Table 2: Yearly MPG Standards

2020 2021 2022 2023 2024 2025 2026
*CAFE Cars 48.8 51.7 54.2 56.6 59.2 62.1 62.1
Trucks 33.0 35.7 37.5 39.5 41.5 43.8 43.8
**CARB Cars 48.6 51.4 54.2 56.3 58.4 60.7 63
Trucks 32.9 35.5 37.3 38.7 40.3 41.8 43.4
***SAFE (1) Cars 43.7 43.7 43.7 43.7 43.7 43.7 43.7
Trucks 31.3 31.3 31.3 31.3 31.3 31.3 31.3
***SAFE (2) Cars 43.7 43.9 44.1 44.4 44.6 44.8 45.0
Trucks 31.3 31.5 31.6 31.8 31.9 32.1 32.3
***SAFE (4) Cars 43.7 44.1 44.6 45.0 45.5 45.9 46.4
Trucks 31.3 31.9 32.6 33.2 33.9 34.6 35.2
***SAFE (5) Cars 43.7 45.8 46.2 46.7 47.1 47.6 48.1
Trucks 31.3 32.8 33.5 34.1 34.8 35.5 36.2
***SAFE (6) Cars 43.7 44.6 45.5 46.4 47.3 48.2 49.2
Trucks 31.3 32.2 33.2 34.2 35.2 36.3 37.4
***SAFE (8) Cars 43.7 45.8 46.7 47.6 48.6 49.5 50.5
Trucks 31.3 32.8 33.8 34.8 35.9 36.9 38.0

Notes: *Cafe standards are converted from EPA GHG standard (8887 g CO2 per gallon) **Carb numbers are estimates based on preliminary information of a final combined standard equal to original CAFE. Numbers were extrapolated back from final, using average increase of 3.7% ***Unclear where the original starting values for the SAFE proposal originate from as they do not correspond to any previous value in the federal register.

Using the calculated MPG values above, as a thought experiment, I modeled each scenario to determine potential GHG emissions over the lifetime of the fleet (Figure 2).

Figure 2

Sources: Transportation Energy Data Book Edition 37.1 ; EIA ; EPA

To put the numbers in context, the SAFE proposals would likely contribute 5600 to 6200 teragrams (Tg) of greenhouse emissions over the lifetime of the combined fleets (estimates of annual U.S. GHG contributions are approximately 5500 Tg from all sectors). In contrast, the CARB proposal and Obama CAFE standards each contribute around 5000 Tg, between 12-25% less than the SAFE alternatives, but still a significant contribution. As noted before, Alternatives 3 and 7 of SAFE could raise the standards of Alternatives 2 and 6 by approximately 6 mpg, making Alternative 6 more comparable to the CARB and CAFE standards.

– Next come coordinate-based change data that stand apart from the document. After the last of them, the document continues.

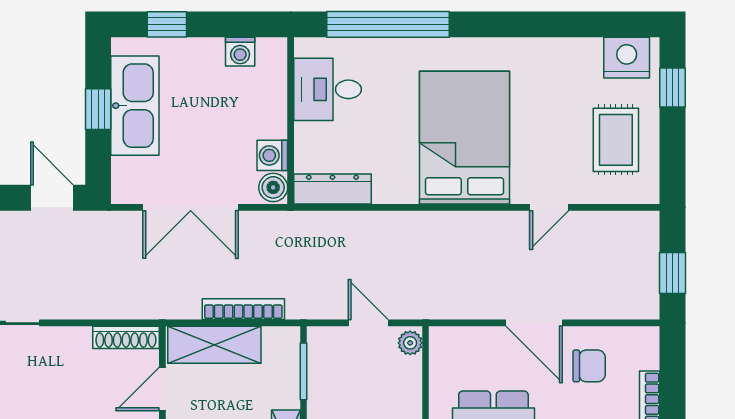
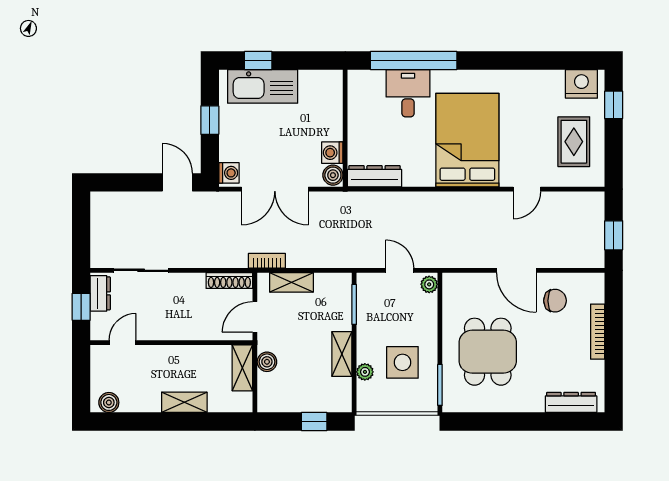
washing machine: (240, 52) -> (229, 173), moved, turned -90
desk: (328, 89) -> (408, 93), moved, turned 90
kitchen sink: (135, 106) -> (263, 86), moved, turned 90
bookcase: (243, 309) -> (267, 261), moved, width x0.64
shelving: (214, 345) -> (292, 282), width x0.67, depth x0.75

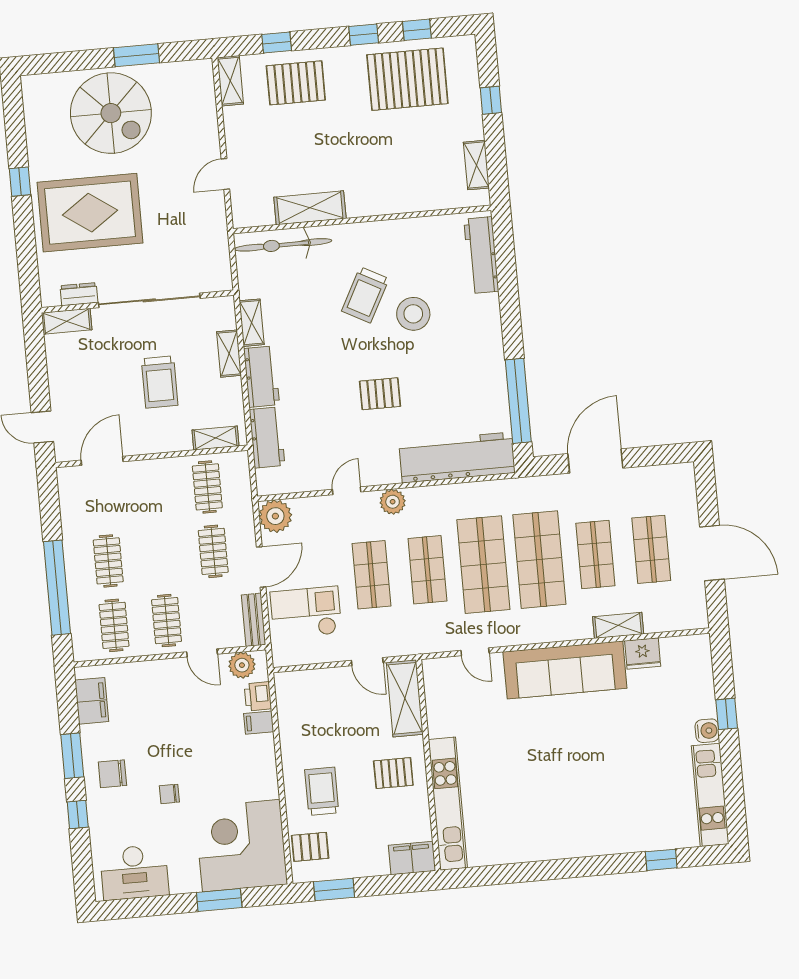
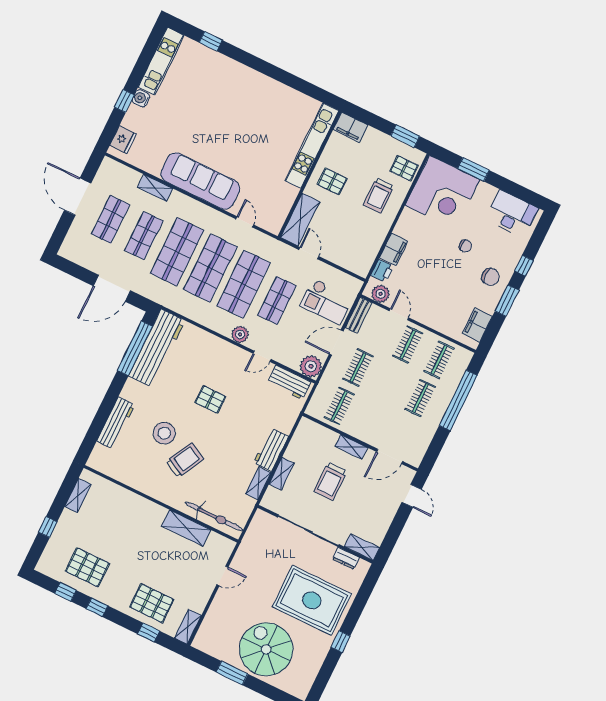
pallet: (407, 79) -> (88, 567), width x0.73, depth x0.71
workbench: (481, 255) -> (116, 423), moved
trolley: (160, 382) -> (330, 481), turned 180
workbench: (267, 437) -> (289, 382), moved, turned -90
shelving: (216, 438) -> (351, 447), moved
workbench: (457, 458) -> (157, 348), moved, turned -90
shop shelf: (427, 570) -> (244, 284), width x1.43, depth x1.36
fridge: (643, 653) -> (123, 140), moved, turned 90
filing cabinet: (259, 723) -> (394, 249), width x2.00

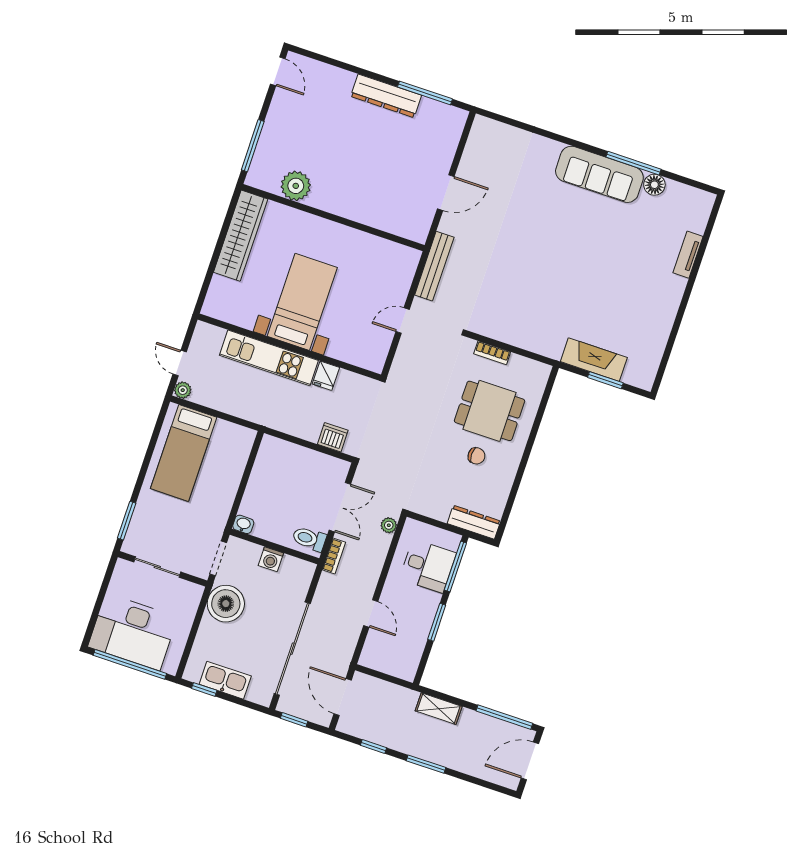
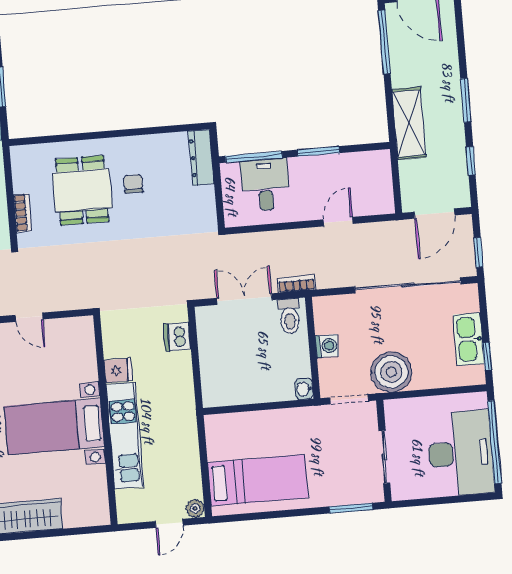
plant: (389, 525) -> (241, 242), removed
shelving: (439, 709) -> (409, 123), width x1.50, depth x1.33

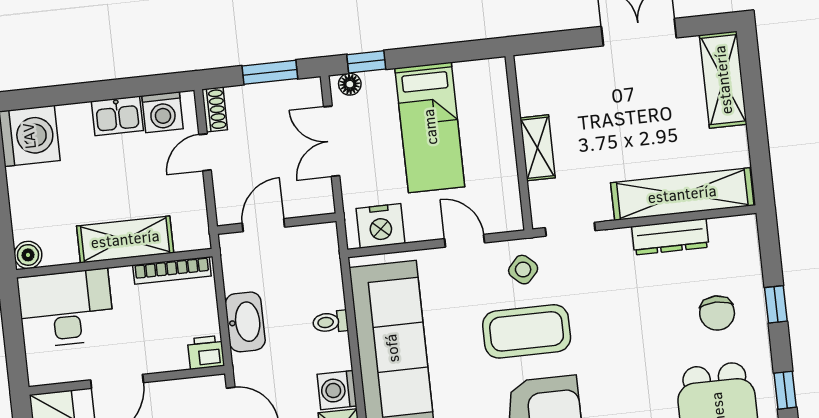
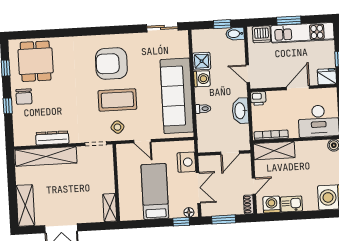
shelving: (538, 148) -> (110, 208), moved
nightstand: (381, 226) -> (186, 162), moved, turned 90
shelving: (125, 239) -> (274, 151), moved
chair: (717, 313) -> (24, 97), moved, turned 180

Current fleet sales have a large effect on potential GHG emissions. Under current vehicle sale scenarios (70% light duty truck/SUV and 30% cars) projected contributions are 10% higher than an even 50/50 split and 15% higher than the CAFE standards projected mix (58.5% cars and 41.5% light duty truck/SUV). Current transportation sector GHG contributions are just over 1500 Tg from on road sources and 1100 Tg from all light-duty vehicles.

Despite the bickering and potential litigation around the SAFE and CARB standards, the disparity in their potential emissions is not that vast, especially if you consider Alternatives 7 and 8 of the SAFE standards. Instead of focusing massive amounts of effort on which proposal to choose, there is clearly room to compromise and negotiate. Bringing CARB, the Trump administration, and automakers together could result in a compromise that accomplishes GHG reductions similar to the original Obama CAFE standards. They could also take this opportunity to accomplish something all parties strive for – a truly harmonized fuel economy standard that allows for clear standard compliance.